Вот, например, казалось бы, мелочь. Моя маленькая сестренка, кажется, Тоня (Княжна Антонина Николаевна, замужем за Ф. Д. Самариным, род. в 1864 г., скончалась в 1901 г.) – ползает под столом после обеда и собирает крошки. Она знает, что это запрещено, и потому говорит :

– "Мама отвелнись, я буду собилать клошки".

Мама указывает на образ и говорит:

– "Я не увижу, так Бог увидит."

А Тоня ей в ответ:

– "Пелвелни Бога".

Не помню, что сказала на это Мама. Помню только, что с этой минуты с какой-то необычайной силою гипноза мне врезалось в душу религиозное ощущение, навсегда оставшееся для меня одним {34} из центральных и самых сильных, – ощущение какого-то ясного и светлого ока, пронизывающего тьму, проникающего и в душу, и в самые глубины мира; и никуда от этого взгляда не укроешься. Такие гипнотические внушения – самая суть воспитания, и Мама, как никто, умела их делать.

И чем сознательнее, чем больше я становился, тем больше этих золотых крупинок в моих воспоминаниях о ней. Помню, как умышленно непонятное чтение по вечерам сменилось чтением Евангелия, когда мы стали подрастать; помню, как у нас завелся обычай ей исповедываться каждый день в наших детских преступлениях. Помню, как она умела прохватить до слез и вызвать глубокое сознание виновности. Для тяжко провинившегося у нее всегда находились слова глубокого и пламенного негодования.

С детьми это иногда бывает всего труднее. Хорошо еще, если виновный пойман на месте преступления. Но как быть, если вина обнаруживается во время его отсутствия, за несколько часов до его возвращения с прогулки. Как не расплескать собранного негодования до его возвращения? Мама это всегда поразительно удавалось, и больше всего ее возмущали всякие проявления неуважения к личному достоинству. Тут в ней с особенной силой сказывался человек новой эпохи.

Никогда не забуду силы ее гнева, когда однажды, бросая пряниками в день ахтырского праздника, я целился ими в головы мальчиков и бросал {35} с силою, причиняя боль. По ужасу, изобразившемуся в ее глазах, я понял, какой ужас я сделал... Гипноз этого взгляда сделал для меня такое третирование крестьянских мальчиков раз навсегда невозможным. В другой раз она поступила со мной неумолимо жестоко, когда я отнесся неуважительно к священнику. Мне было десять лет; все прочие дети гуляли, а я остался дома один – зубрить географию. Увидев в открытое окно ахтырского батюшку и его маленького сына, я крикнул: "поп, а поп!" Батюшка обернулся, а я спрятался за подоконник. Когда он отвернулся, я крикнул: "Леночка попович!" и спрятался опять; когда священник отворачивался, я опять кричал и опять прятался, забавляясь гулким эхо, которое повторяло: "п-оп, а п-оп", как бы подчеркивая мои слова и делая издевательство еще утонченнее.
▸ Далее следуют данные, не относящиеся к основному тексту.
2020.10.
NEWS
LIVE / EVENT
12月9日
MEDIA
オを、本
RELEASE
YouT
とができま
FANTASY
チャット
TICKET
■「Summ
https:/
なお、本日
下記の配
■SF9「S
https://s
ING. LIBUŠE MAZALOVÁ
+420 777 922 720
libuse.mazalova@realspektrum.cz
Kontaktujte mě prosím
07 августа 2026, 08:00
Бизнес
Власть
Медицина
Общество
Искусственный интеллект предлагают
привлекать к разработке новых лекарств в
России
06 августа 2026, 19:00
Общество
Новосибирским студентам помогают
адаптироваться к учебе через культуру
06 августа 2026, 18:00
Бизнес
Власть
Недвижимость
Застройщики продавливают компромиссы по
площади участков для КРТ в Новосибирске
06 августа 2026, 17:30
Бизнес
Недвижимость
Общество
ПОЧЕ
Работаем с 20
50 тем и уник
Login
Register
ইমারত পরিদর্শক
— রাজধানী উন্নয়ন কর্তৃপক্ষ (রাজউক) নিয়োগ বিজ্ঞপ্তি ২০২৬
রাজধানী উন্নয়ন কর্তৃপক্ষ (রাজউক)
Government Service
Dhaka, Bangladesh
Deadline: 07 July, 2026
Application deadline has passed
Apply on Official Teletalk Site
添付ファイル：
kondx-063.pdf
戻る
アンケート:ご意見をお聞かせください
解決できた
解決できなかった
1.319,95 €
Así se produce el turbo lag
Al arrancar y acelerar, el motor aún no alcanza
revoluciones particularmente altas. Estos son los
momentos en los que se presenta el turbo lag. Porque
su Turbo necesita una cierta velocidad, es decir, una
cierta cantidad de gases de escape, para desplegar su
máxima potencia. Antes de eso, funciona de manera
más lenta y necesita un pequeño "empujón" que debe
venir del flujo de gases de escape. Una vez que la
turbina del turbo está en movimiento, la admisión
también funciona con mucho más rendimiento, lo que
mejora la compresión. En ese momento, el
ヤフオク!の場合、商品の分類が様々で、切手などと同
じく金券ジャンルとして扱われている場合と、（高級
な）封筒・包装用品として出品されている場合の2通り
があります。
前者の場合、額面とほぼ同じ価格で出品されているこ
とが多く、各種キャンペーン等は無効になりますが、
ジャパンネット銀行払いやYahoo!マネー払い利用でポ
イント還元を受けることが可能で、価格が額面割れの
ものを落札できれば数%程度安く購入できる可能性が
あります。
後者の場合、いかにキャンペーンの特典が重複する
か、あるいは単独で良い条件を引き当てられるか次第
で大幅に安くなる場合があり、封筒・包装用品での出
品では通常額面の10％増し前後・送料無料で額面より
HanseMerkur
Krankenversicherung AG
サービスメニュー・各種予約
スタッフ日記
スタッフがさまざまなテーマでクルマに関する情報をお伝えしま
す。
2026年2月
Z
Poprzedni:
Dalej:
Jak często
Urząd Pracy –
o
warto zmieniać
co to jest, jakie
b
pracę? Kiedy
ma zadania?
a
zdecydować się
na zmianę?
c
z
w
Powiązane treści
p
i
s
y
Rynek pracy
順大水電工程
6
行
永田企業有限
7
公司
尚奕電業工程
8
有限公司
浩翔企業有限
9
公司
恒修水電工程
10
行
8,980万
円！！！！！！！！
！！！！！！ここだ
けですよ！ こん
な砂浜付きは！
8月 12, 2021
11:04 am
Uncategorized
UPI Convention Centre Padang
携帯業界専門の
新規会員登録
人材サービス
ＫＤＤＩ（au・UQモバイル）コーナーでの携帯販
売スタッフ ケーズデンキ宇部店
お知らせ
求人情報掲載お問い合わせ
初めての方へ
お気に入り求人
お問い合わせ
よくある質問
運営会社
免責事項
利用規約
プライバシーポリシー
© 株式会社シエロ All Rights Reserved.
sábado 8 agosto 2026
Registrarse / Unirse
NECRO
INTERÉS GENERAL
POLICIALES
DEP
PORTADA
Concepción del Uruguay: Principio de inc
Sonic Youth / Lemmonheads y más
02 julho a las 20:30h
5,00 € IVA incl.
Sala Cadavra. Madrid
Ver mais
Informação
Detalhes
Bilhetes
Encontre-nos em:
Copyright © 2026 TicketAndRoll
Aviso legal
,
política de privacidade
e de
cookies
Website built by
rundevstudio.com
Когда Мама, вернувшись с прогулки, узнала про эту мою проделку, она объявила мне, что я буду заточен в моей комнате без права выходить ни к завтраку, ни к обеду, ни на прогулку, покуда я не пойду на дом к батюшке просить извинения. Это было настолько ужасно, что я предпочел "сидеть взаперти всю жизнь", о чем тут же и объявил. Я просидел сутки и готовился сидеть еще без конца; тогда Мама категорически потребовала, не взирая на слезы и мольбы, чтобы я немедленно пошел извиниться. К ужасу моему я сначала не застал батюшку дома и, только вернувшись во второй раз, был принят. Батюшка поступил со мною, как поступали в старину с {36} боярами, "выдаваемыми головою", – посадил за стол и чем-то угостил.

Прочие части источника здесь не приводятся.